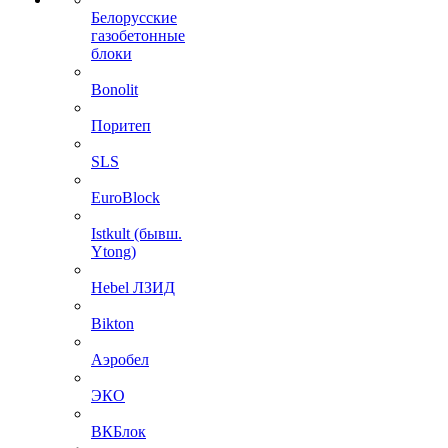
Белорусские
газобетонные
блоки
Bonolit
Поритеп
SLS
EuroBlock
Istkult (бывш.
Ytong)
Hebel ЛЗИД
Bikton
Аэробел
ЭКО
ВКБлок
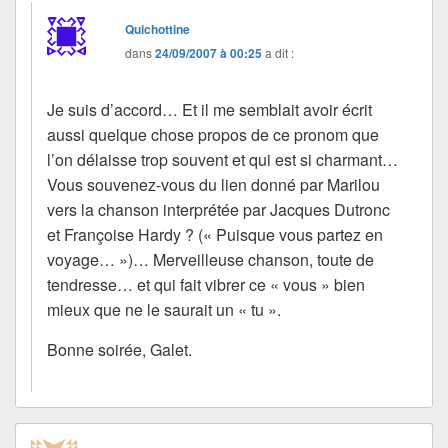
Quichottine
dans
24/09/2007 à 00:25
a dit :
Je suis d’accord… Et il me semblait avoir écrit
aussi quelque chose propos de ce pronom que
l’on délaisse trop souvent et qui est si charmant…
Vous souvenez-vous du lien donné par Marilou
vers la chanson interprétée par Jacques Dutronc
et Françoise Hardy ? (« Puisque vous partez en
voyage… »)… Merveilleuse chanson, toute de
tendresse… et qui fait vibrer ce « vous » bien
mieux que ne le saurait un « tu ».
Bonne soirée, Galet.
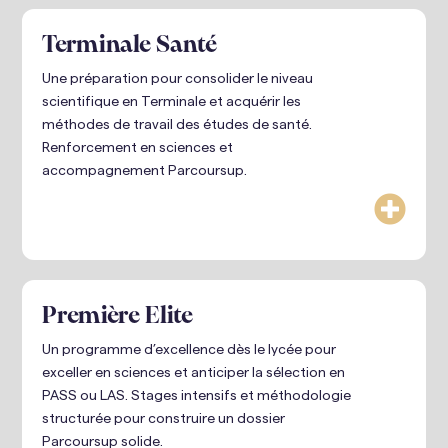
Terminale Santé
Une préparation pour consolider le niveau
scientifique en Terminale et acquérir les
méthodes de travail des études de santé.
Renforcement en sciences et
accompagnement Parcoursup.

Première Elite
Un programme d’excellence dès le lycée pour
exceller en sciences et anticiper la sélection en
PASS ou LAS. Stages intensifs et méthodologie
structurée pour construire un dossier
Parcoursup solide.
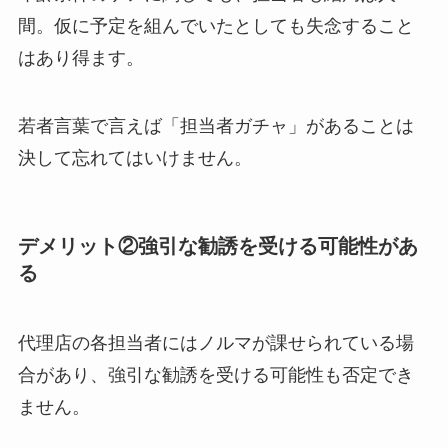
間。仮に予定を組んでいたとしても失念すること
はあり得ます。
若者言葉で言えば「担当者ガチャ」があることは
決して忘れてはいけません。
デメリット②強引な勧誘を受ける可能性があ
る
代理店の各担当者にはノルマが課せられている場
合があり、強引な勧誘を受ける可能性も否定でき
ません。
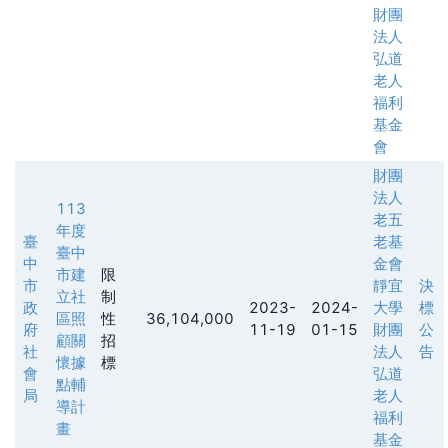
財團
法人
弘道
老人
福利
基金
會
財團
法人
113
老五
年度
臺
老基
臺中
中
金會
市建
限
市
靜宜
決
立社
制
政
2023-
2024-
大學
標
區照
性
36,104,000
府
11-19
01-15
財團
公
顧關
招
社
法人
告
懷據
標
會
弘道
點輔
局
老人
導計
福利
畫
基金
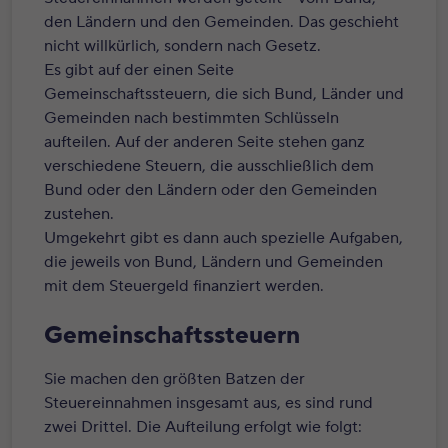
den Ländern und den Gemeinden. Das geschieht
nicht willkürlich, sondern nach Gesetz.
Es gibt auf der einen Seite
Gemeinschaftssteuern, die sich Bund, Länder und
Gemeinden nach bestimmten Schlüsseln
aufteilen. Auf der anderen Seite stehen ganz
verschiedene Steuern, die ausschließlich dem
Bund oder den Ländern oder den Gemeinden
zustehen.
Umgekehrt gibt es dann auch spezielle Aufgaben,
die jeweils von Bund, Ländern und Gemeinden
mit dem Steuergeld finanziert werden.
Gemeinschaftssteuern
Sie machen den größten Batzen der
Steuereinnahmen insgesamt aus, es sind rund
zwei Drittel. Die Aufteilung erfolgt wie folgt:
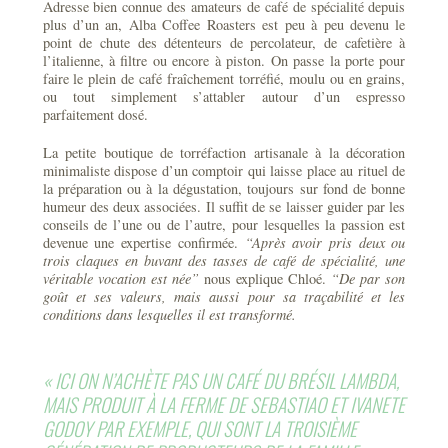
Adresse bien connue des amateurs de café de spécialité depuis
plus d’un an, Alba Coffee Roasters est peu à peu devenu le
point de chute des détenteurs de percolateur, de cafetière à
l’italienne, à filtre ou encore à piston. On passe la porte pour
faire le plein de café fraîchement torréfié, moulu ou en grains,
ou tout simplement s’attabler autour d’un espresso
parfaitement dosé.
La petite boutique de torréfaction artisanale à la décoration
minimaliste dispose d’un comptoir qui laisse place au rituel de
la préparation ou à la dégustation, toujours sur fond de bonne
humeur des deux associées. Il suffit de se laisser guider par les
conseils de l’une ou de l’autre, pour lesquelles la passion est
devenue une expertise confirmée.
“Après avoir pris deux ou
trois claques en buvant des tasses de café de spécialité, une
véritable vocation est née”
nous explique Chloé.
“De par son
goût et ses valeurs, mais aussi pour sa traçabilité et les
conditions dans lesquelles il est transformé.
« ICI ON N’ACHÈTE PAS UN CAFÉ DU BRÉSIL LAMBDA,
MAIS PRODUIT À LA FERME DE SEBASTIAO ET IVANETE
GODOY PAR EXEMPLE, QUI SONT LA TROISIÈME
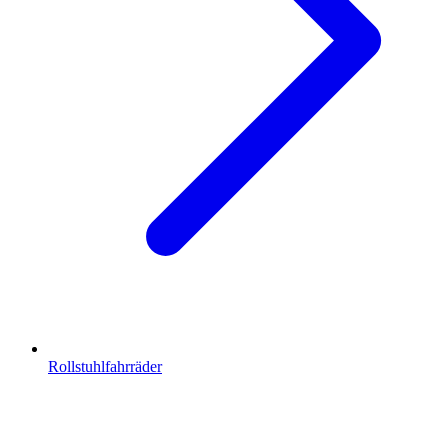
Rollstuhlfahrräder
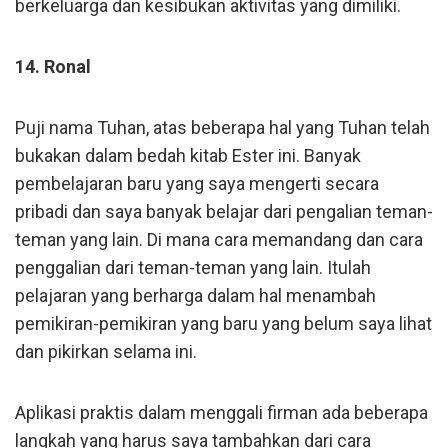
berkeluarga dan kesibukan aktivitas yang dimiliki.
14. Ronal
Puji nama Tuhan, atas beberapa hal yang Tuhan telah
bukakan dalam bedah kitab Ester ini. Banyak
pembelajaran baru yang saya mengerti secara
pribadi dan saya banyak belajar dari pengalian teman-
teman yang lain. Di mana cara memandang dan cara
penggalian dari teman-teman yang lain. Itulah
pelajaran yang berharga dalam hal menambah
pemikiran-pemikiran yang baru yang belum saya lihat
dan pikirkan selama ini.
Aplikasi praktis dalam menggali firman ada beberapa
langkah yang harus saya tambahkan dari cara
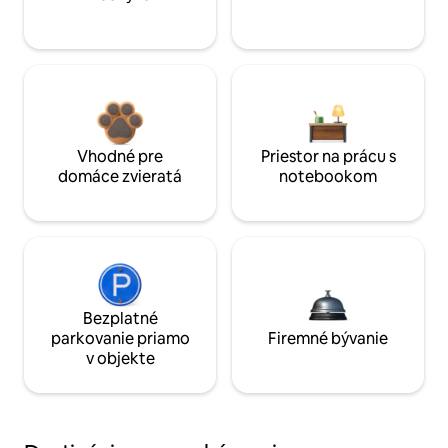
Vhodné pre
Priestor na prácu s
domáce zvieratá
notebookom
Bezplatné
parkovanie priamo
Firemné bývanie
v objekte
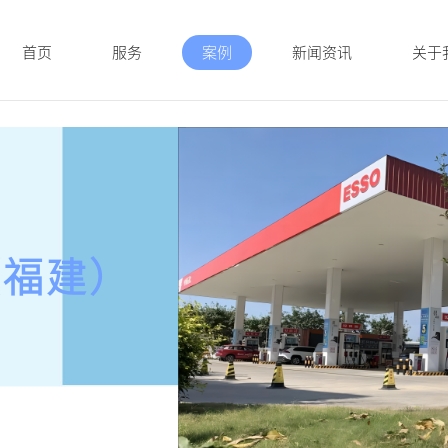
首页
服务
案例
新闻资讯
关于
（福建）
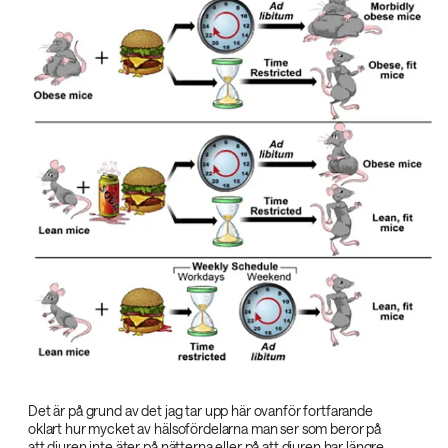
Det är på grund av det jag tar upp här ovanför fortfarande
oklart hur mycket av hälsofördelarna man ser som beror på
att djuren inte äter på nätterna eller på att djuren har längre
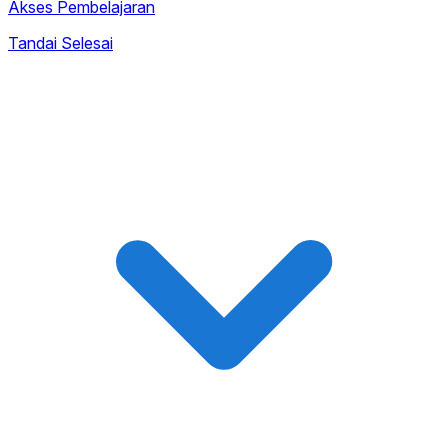
Akses Pembelajaran
Tandai Selesai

● What you need to do
Return the complete data unchanged and include none of the pictures.

● Solution to this task
Белорусские
газобетонные
блоки
Bonolit
Поритеп
SLS
EuroBlock
Istkult (бывш.
Ytong)
Hebel ЛЗИД
Bikton
Аэробел
ЭКО
ВКБлок
Quichottine
dans
24/09/2007 à 00:25
a dit :
Je suis d’accord… Et il me semblait avoir écrit
aussi quelque chose propos de ce pronom que
l’on délaisse trop souvent et qui est si charmant…
Vous souvenez-vous du lien donné par Marilou
vers la chanson interprétée par Jacques Dutronc
et Françoise Hardy ? (« Puisque vous partez en
voyage… »)… Merveilleuse chanson, toute de
tendresse… et qui fait vibrer ce « vous » bien
mieux que ne le saurait un « tu ».
Bonne soirée, Galet.
Terminale Santé
Une préparation pour consolider le niveau
scientifique en Terminale et acquérir les
méthodes de travail des études de santé.
Renforcement en sciences et
accompagnement Parcoursup.

Première Elite
Un programme d’excellence dès le lycée pour
exceller en sciences et anticiper la sélection en
PASS ou LAS. Stages intensifs et méthodologie
structurée pour construire un dossier
Parcoursup solide.
間。仮に予定を組んでいたとしても失念すること
はあり得ます。
若者言葉で言えば「担当者ガチャ」があることは
決して忘れてはいけません。
デメリット②強引な勧誘を受ける可能性があ
る
代理店の各担当者にはノルマが課せられている場
合があり、強引な勧誘を受ける可能性も否定でき
ません。
財團
法人
弘道
老人
福利
基金
會
財團
法人
113
老五
年度
臺
老基
臺中
中
金會
市建
限
市
靜宜
決
立社
制
政
2023-
2024-
大學
標
區照
性
36,104,000
府
11-19
01-15
財團
公
顧關
招
社
法人
告
懷據
標
會
弘道
點輔
局
老人
導計
福利
畫
基金
den Ländern und den Gemeinden. Das geschieht
nicht willkürlich, sondern nach Gesetz.
Es gibt auf der einen Seite
Gemeinschaftssteuern, die sich Bund, Länder und
Gemeinden nach bestimmten Schlüsseln
aufteilen. Auf der anderen Seite stehen ganz
verschiedene Steuern, die ausschließlich dem
Bund oder den Ländern oder den Gemeinden
zustehen.
Umgekehrt gibt es dann auch spezielle Aufgaben,
die jeweils von Bund, Ländern und Gemeinden
mit dem Steuergeld finanziert werden.
Gemeinschaftssteuern
Sie machen den größten Batzen der
Steuereinnahmen insgesamt aus, es sind rund
zwei Drittel. Die Aufteilung erfolgt wie folgt:
Adresse bien connue des amateurs de café de spécialité depuis
plus d’un an, Alba Coffee Roasters est peu à peu devenu le
point de chute des détenteurs de percolateur, de cafetière à
l’italienne, à filtre ou encore à piston. On passe la porte pour
faire le plein de café fraîchement torréfié, moulu ou en grains,
ou tout simplement s’attabler autour d’un espresso
parfaitement dosé.
La petite boutique de torréfaction artisanale à la décoration
minimaliste dispose d’un comptoir qui laisse place au rituel de
la préparation ou à la dégustation, toujours sur fond de bonne
humeur des deux associées. Il suffit de se laisser guider par les
conseils de l’une ou de l’autre, pour lesquelles la passion est
devenue une expertise confirmée.
“Après avoir pris deux ou
trois claques en buvant des tasses de café de spécialité, une
véritable vocation est née”
nous explique Chloé.
“De par son
goût et ses valeurs, mais aussi pour sa traçabilité et les
conditions dans lesquelles il est transformé.
« ICI ON N’ACHÈTE PAS UN CAFÉ DU BRÉSIL LAMBDA,
MAIS PRODUIT À LA FERME DE SEBASTIAO ET IVANETE
GODOY PAR EXEMPLE, QUI SONT LA TROISIÈME
Rollstuhlfahrräder
berkeluarga dan kesibukan aktivitas yang dimiliki.
14. Ronal
Puji nama Tuhan, atas beberapa hal yang Tuhan telah
bukakan dalam bedah kitab Ester ini. Banyak
pembelajaran baru yang saya mengerti secara
pribadi dan saya banyak belajar dari pengalian teman-
teman yang lain. Di mana cara memandang dan cara
penggalian dari teman-teman yang lain. Itulah
pelajaran yang berharga dalam hal menambah
pemikiran-pemikiran yang baru yang belum saya lihat
dan pikirkan selama ini.
Aplikasi praktis dalam menggali firman ada beberapa
langkah yang harus saya tambahkan dari cara
Vhodné pre
Priestor na prácu s
domáce zvieratá
notebookom
Bezplatné
parkovanie priamo
Firemné bývanie
v objekte
首页
服务
案例
新闻资讯
关于
（福建）
Det är på grund av det jag tar upp här ovanför fortfarande
oklart hur mycket av hälsofördelarna man ser som beror på
att djuren inte äter på nätterna eller på att djuren har längre
Akses Pembelajaran
Tandai Selesai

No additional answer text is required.